▸ **QUOTED PASSAGE**:

There are various loudspeaker types to suit a wide range of environments, including above-ceiling, ceiling plate, and wall-mounted options. A creative provider can engineer a solution for even the most complex retrofit situation. Generally, the system has no visual impact on the space’s design because loudspeakers are installed above the suspended ceiling. However, even in open ceiling spaces, the loudspeakers and equipment are discrete and, in certain cases, attractive.
Installing sound-masking can be discretely handled after-hours or with minor and temporary disruption to occupants during regular business hours. The work usually proceeds quickly, further minimizing the impact on an organization’s operations.
While installation time varies according to site conditions and crew size, a typical 1393-m2 (15,000-sf) office space with a suspended ceiling can be installed in one night, after business hours. Some types of installations may take longer. As another example, if there is no suspended ceiling, cabling needs to be handled according to esthetic considerations, which can be more time-consuming. In areas with gypsum ceilings, more loudspeakers are needed for uniform coverage and installation time is longer due to the need to make ceiling cut-throughs for the loudspeakers and run cables within a confined space.

▸ **PROBLEM REQUIREMENTS**:
Please answer from the sound-masking passage: how long does installation take in a typical 1393-m2 (15,000-sf) office space with a suspended ceiling?

▸ **EXTRACTED INFORMATION**:
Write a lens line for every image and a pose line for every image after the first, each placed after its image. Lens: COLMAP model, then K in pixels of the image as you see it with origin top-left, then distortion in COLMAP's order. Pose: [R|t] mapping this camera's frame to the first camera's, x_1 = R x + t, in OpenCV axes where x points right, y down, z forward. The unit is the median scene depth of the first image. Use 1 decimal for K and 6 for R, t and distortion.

...

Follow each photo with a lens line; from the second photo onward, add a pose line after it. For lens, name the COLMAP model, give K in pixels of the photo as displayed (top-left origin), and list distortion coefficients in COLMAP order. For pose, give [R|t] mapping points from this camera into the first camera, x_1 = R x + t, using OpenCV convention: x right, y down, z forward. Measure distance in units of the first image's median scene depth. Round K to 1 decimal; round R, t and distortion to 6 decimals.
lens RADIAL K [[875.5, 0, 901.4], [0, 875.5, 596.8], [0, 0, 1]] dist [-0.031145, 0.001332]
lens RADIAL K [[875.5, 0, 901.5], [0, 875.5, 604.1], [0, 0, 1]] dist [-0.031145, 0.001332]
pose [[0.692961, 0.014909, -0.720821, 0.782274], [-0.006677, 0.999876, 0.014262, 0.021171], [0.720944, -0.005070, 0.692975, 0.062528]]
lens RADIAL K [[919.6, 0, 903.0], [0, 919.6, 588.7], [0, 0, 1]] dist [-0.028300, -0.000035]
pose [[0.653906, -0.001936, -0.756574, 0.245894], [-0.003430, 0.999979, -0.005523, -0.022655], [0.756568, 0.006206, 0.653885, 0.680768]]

▸ **ANSWER TO THIS TASK**:
It can be installed in one night, after business hours.